Reuters featured a long article on author Richard Heinberg who has written a book guaranteed to attract attention — he’s the latest in a long line of folks predicting that this time the world really is about to run out of oil and all sorts of catastrophes will ensue.

According to Heinberg,

The party, which is the past 200 years of fossil fuels use, is coming to an end, and we have the choice as to how to bring that party to an end. Either we do it voluntarily or it will be thrust upon us.

Heinberg, of course, envisions industrial countries “run[ing] the movie of globalization in reverse” with some sort of ecotopia where urbanization declines, people buy their power from cooperatives that utilize solar power, and everyone abandons cars for bikes and walking. Ugh.
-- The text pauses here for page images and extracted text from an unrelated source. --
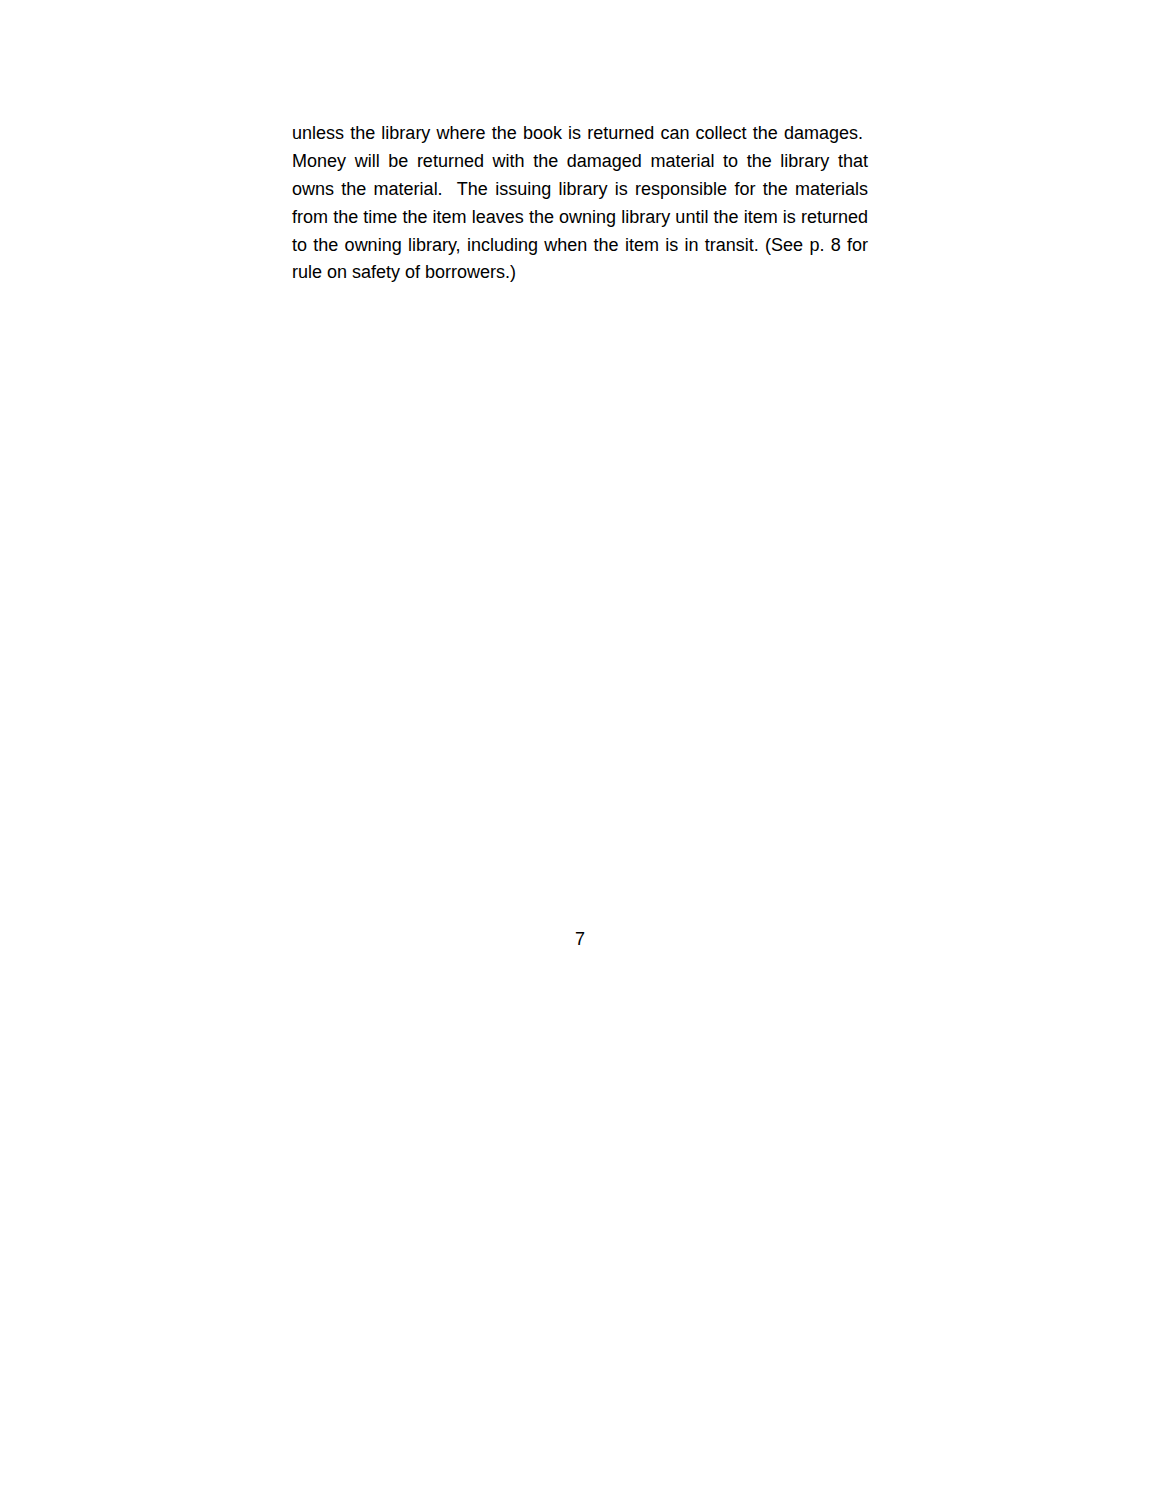unless the library where the book is returned can collect the damages. Money will be returned with the damaged material to the library that owns the material. The issuing library is responsible for the materials from the time the item leaves the owning library until the item is returned to the owning library, including when the item is in transit. (See p. 8 for rule on safety of borrowers.)
7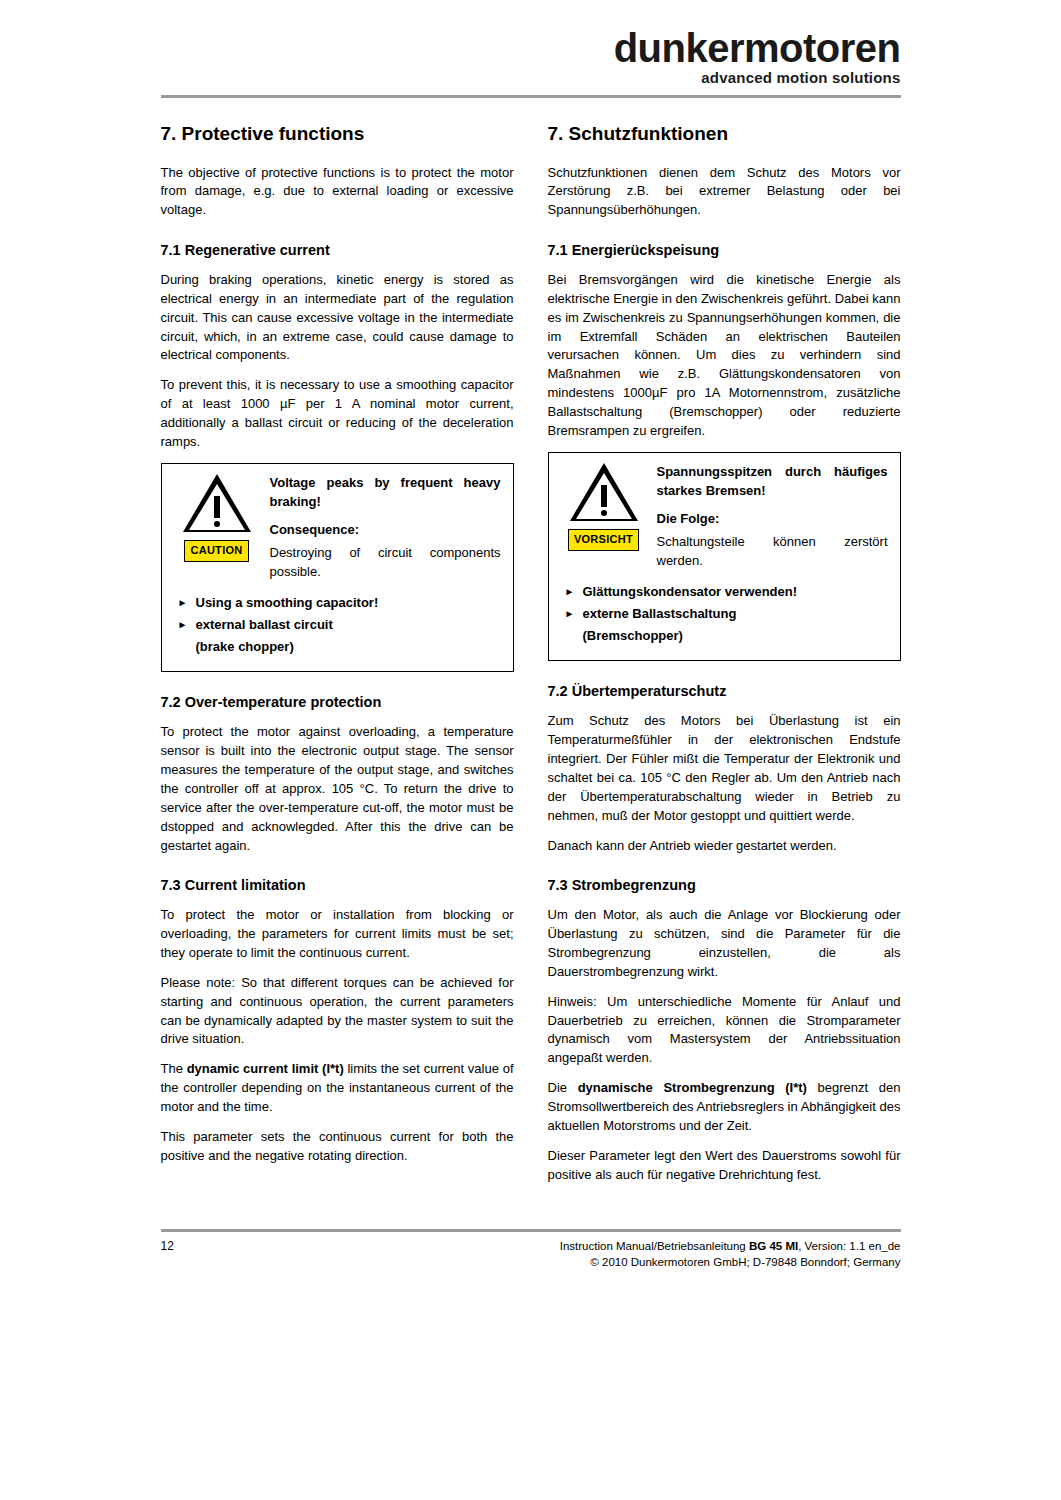dunkermotoren
advanced motion solutions
7. Protective functions
The objective of protective functions is to protect the motor from damage, e.g. due to external loading or excessive voltage.
7.1 Regenerative current
During braking operations, kinetic energy is stored as electrical energy in an intermediate part of the regulation circuit. This can cause excessive voltage in the intermediate circuit, which, in an extreme case, could cause damage to electrical components.
To prevent this, it is necessary to use a smoothing capacitor of at least 1000 µF per 1 A nominal motor current, additionally a ballast circuit or reducing of the deceleration ramps.
CAUTION
Voltage peaks by frequent heavy braking!
Consequence:
Destroying of circuit components possible.
Using a smoothing capacitor!
external ballast circuit
(brake chopper)
7.2 Over-temperature protection
To protect the motor against overloading, a temperature sensor is built into the electronic output stage. The sensor measures the temperature of the output stage, and switches the controller off at approx. 105 °C. To return the drive to service after the over-temperature cut-off, the motor must be dstopped and acknowlegded. After this the drive can be gestartet again.
7.3 Current limitation
To protect the motor or installation from blocking or overloading, the parameters for current limits must be set; they operate to limit the continuous current.
Please note: So that different torques can be achieved for starting and continuous operation, the current parameters can be dynamically adapted by the master system to suit the drive situation.
The dynamic current limit (I*t) limits the set current value of the controller depending on the instantaneous current of the motor and the time.
This parameter sets the continuous current for both the positive and the negative rotating direction.
7. Schutzfunktionen
Schutzfunktionen dienen dem Schutz des Motors vor Zerstörung z.B. bei extremer Belastung oder bei Spannungsüberhöhungen.
7.1 Energierückspeisung
Bei Bremsvorgängen wird die kinetische Energie als elektrische Energie in den Zwischenkreis geführt. Dabei kann es im Zwischenkreis zu Spannungserhöhungen kommen, die im Extremfall Schäden an elektrischen Bauteilen verursachen können. Um dies zu verhindern sind Maßnahmen wie z.B. Glättungskondensatoren von mindestens 1000µF pro 1A Motornennstrom, zusätzliche Ballastschaltung (Bremschopper) oder reduzierte Bremsrampen zu ergreifen.
VORSICHT
Spannungsspitzen durch häufiges starkes Bremsen!
Die Folge:
Schaltungsteile können zerstört werden.
Glättungskondensator verwenden!
externe Ballastschaltung
(Bremschopper)
7.2 Übertemperaturschutz
Zum Schutz des Motors bei Überlastung ist ein Temperaturmeßfühler in der elektronischen Endstufe integriert. Der Fühler mißt die Temperatur der Elektronik und schaltet bei ca. 105 °C den Regler ab. Um den Antrieb nach der Übertemperaturabschaltung wieder in Betrieb zu nehmen, muß der Motor gestoppt und quittiert werde.
Danach kann der Antrieb wieder gestartet werden.
7.3 Strombegrenzung
Um den Motor, als auch die Anlage vor Blockierung oder Überlastung zu schützen, sind die Parameter für die Strombegrenzung einzustellen, die als Dauerstrombegrenzung wirkt.
Hinweis: Um unterschiedliche Momente für Anlauf und Dauerbetrieb zu erreichen, können die Stromparameter dynamisch vom Mastersystem der Antriebssituation angepaßt werden.
Die dynamische Strombegrenzung (I*t) begrenzt den Stromsollwertbereich des Antriebsreglers in Abhängigkeit des aktuellen Motorstroms und der Zeit.
Dieser Parameter legt den Wert des Dauerstroms sowohl für positive als auch für negative Drehrichtung fest.
12
Instruction Manual/Betriebsanleitung BG 45 MI, Version: 1.1 en_de
© 2010 Dunkermotoren GmbH; D-79848 Bonndorf; Germany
Heinberg, like others before him, insists that otherwise there will be a calamity. Remember, like the calamitous transition from coal to oil in the 19th century. Why do these environmental types always assume that transitioning away from oil will of necessity be calamitous? As Ron Minsk, an economist who worked for the Clinton administration, points out

(An alternative to oil) is presumably going to cost more, but it doesn’t necessarily mean that it will be catastrophic and it doesn’t meant that the change is going to be abrupt, it could be a smooth transition.

In fact it will likely be a smooth transition. Despite Heinberg’s claims, oil is likely to persist at relatively low prices for the rest of this century. But there are numerous other efforts to find alternative fuel sources in progress. These will likely be adopted initially where they offer some sort of benefit to a specific application that oil or other traditional power generation methods lack. As mass production there gears up, the price will come down and the oil alternative will begin to gain ground where previously oil had an advantage.

This is already beginning to happen with fuel cells. Fuel cells aren’t close to being competitive with oil yet, but there are some applications where fuel cells have a clear advantage over other methods of providing power. For example, there are efforts to create a fuel cell laptop battery. What’s the advantage of using a fuel cell-based system? It could last about 10 times as long as a standard lithium ion battery before requiring recharging. Even if it’s more expensive, that’s a benefit that many people would be willing to pay for. And as such products lead to mark, inevitably new innovations and techniques in using the technology will appear that have application in other areas.

Finally, Heinberg uses a very misleading claim about oil exploration. Heinberg quotes geologist Colin Campbell as claiming that, “We now find one barrel of oil for every four we consume.”

But with oil today hovering at $26/barrel and only recently coming out of a period when the price of oil hit record lows, there’s not exactly a lot of incentive to invest heavily in oil exploration. That we consume more oil than we find at the moment says more about the current state of the world oil market than about how much oil is left in the ground waiting to be discovered.

Source:

The oil-consumption party is over, author warns. Reuters, May 13, 2003.